Students for Global Health UCL
Global Health Trials: "Randomised Control Crimes"?
Research ethics in global health is an area of constant scrutiny. Whilst studies often rely on the worlds poorest countries to tackle tough-to-treat diseases, there is a pronounced western hegemony in the global health trials discourse. This notion of western dominance raises the question of whether research is conducted in an imperialistic manner as well as simply whether global health research is ethically conducted at all?
There is no doubt that research has the potential to be exploitative – the researchers generally have a lot more to gain than any single research participant. But does that make it a ‘crime’? Well, lets look at the Tuskegee syphilis experiment that took place between 1932 and 1972. This study was undertaken by the US public health service to investigate the natural progression of untreated syphilis. The study involved 600 African-American particpants who enrolled under the auspices of receiving free meals, health care and a free burial service.

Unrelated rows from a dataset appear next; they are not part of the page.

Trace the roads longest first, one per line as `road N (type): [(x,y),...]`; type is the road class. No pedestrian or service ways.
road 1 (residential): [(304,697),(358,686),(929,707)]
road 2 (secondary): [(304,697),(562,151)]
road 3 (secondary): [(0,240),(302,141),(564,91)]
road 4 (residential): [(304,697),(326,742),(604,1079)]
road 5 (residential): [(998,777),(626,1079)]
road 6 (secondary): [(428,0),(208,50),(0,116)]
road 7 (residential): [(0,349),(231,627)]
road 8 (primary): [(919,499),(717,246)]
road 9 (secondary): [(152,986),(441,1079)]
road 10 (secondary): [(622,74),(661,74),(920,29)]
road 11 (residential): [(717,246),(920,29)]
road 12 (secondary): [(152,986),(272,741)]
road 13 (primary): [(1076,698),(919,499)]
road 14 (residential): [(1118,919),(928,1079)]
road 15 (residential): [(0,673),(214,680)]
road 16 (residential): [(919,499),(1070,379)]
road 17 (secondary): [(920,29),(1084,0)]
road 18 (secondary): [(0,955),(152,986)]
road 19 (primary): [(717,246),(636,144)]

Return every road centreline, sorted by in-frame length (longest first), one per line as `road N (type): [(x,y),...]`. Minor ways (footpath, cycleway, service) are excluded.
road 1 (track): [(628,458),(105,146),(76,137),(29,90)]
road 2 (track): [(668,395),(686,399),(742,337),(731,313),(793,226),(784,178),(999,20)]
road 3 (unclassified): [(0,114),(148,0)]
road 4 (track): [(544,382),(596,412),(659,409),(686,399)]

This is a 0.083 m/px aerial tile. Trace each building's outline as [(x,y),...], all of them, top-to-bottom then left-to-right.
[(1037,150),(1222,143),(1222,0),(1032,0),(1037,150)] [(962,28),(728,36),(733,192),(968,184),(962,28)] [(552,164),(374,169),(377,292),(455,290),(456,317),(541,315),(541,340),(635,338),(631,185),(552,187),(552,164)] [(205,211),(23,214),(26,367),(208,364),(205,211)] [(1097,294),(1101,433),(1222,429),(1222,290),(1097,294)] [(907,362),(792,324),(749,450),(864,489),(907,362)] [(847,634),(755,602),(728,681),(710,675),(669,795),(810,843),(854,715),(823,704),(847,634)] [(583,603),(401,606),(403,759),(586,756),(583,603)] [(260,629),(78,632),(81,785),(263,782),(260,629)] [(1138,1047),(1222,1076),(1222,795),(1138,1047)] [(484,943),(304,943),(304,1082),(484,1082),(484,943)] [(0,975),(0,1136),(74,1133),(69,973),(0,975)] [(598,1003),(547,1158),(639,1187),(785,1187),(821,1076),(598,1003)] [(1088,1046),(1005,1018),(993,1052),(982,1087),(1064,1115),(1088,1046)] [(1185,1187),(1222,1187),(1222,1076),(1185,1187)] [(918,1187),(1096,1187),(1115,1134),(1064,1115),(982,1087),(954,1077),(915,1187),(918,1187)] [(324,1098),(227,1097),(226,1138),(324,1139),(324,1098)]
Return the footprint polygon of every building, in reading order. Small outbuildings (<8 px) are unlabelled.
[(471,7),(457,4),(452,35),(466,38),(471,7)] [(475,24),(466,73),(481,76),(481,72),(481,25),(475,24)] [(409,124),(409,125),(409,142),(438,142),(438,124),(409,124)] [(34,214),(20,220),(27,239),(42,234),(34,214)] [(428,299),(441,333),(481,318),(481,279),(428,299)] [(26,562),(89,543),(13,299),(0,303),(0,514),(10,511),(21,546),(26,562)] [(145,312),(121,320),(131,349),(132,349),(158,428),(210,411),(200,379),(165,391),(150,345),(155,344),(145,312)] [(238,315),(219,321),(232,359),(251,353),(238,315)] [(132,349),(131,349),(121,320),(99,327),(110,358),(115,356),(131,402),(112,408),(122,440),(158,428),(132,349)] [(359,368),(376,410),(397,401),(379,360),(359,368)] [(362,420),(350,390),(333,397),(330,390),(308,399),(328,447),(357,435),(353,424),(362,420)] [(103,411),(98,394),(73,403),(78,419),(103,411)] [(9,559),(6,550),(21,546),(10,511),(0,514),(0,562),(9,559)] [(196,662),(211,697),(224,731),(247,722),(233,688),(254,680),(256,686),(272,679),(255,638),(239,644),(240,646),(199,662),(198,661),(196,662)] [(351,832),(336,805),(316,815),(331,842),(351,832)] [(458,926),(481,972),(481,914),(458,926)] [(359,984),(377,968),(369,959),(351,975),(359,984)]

Yet the study was not what it had seemed to these participants – in fact, when the they were examined they were not told whether or not they actually had syphilis. Whilst 399 of the participants did have a diagnosis of syphilis when the study began, they were in fact told they were being treated for ‘bad blood’ – a local term for illnesses including syphilis, anaemia and fatigue.
Nevertheless the study was conducted during the years of the Great Depression and funding was soon cut off. But indeed, the study was not terminated; instead it continued without informing the men that they were not going to receive treatment. Even by 1947 when penicillin had been proven as first line syphilis treatment, scientists prevented the participants from accessing the drug, even stopping them enrolling on treatment programs elsewhere.
The controversy of this case was exposed in 1972 by a whistleblower, only after numerous of the men in the study had died of syphilis. This case subsequently led to changes in US laws and regulations on the protection of participants in clinical studies. While the Tuskegee case is not unique, it has been described as the ‘longest non-therapeutic experiment on human beings in medical history’.
What this case serves to demonstrate, is that shortcomings in research protection are so pronounced in global health trials. Whilst today many more laws and protective measures are in place, most of these measures rely on the cooperation of those conducting the research and we must not be ignorant to the potential for exploitative research to occur; instead we must draw on what we have learnt through past scenarios to ensure that such human rights violations do not occur under the guise of research in the future.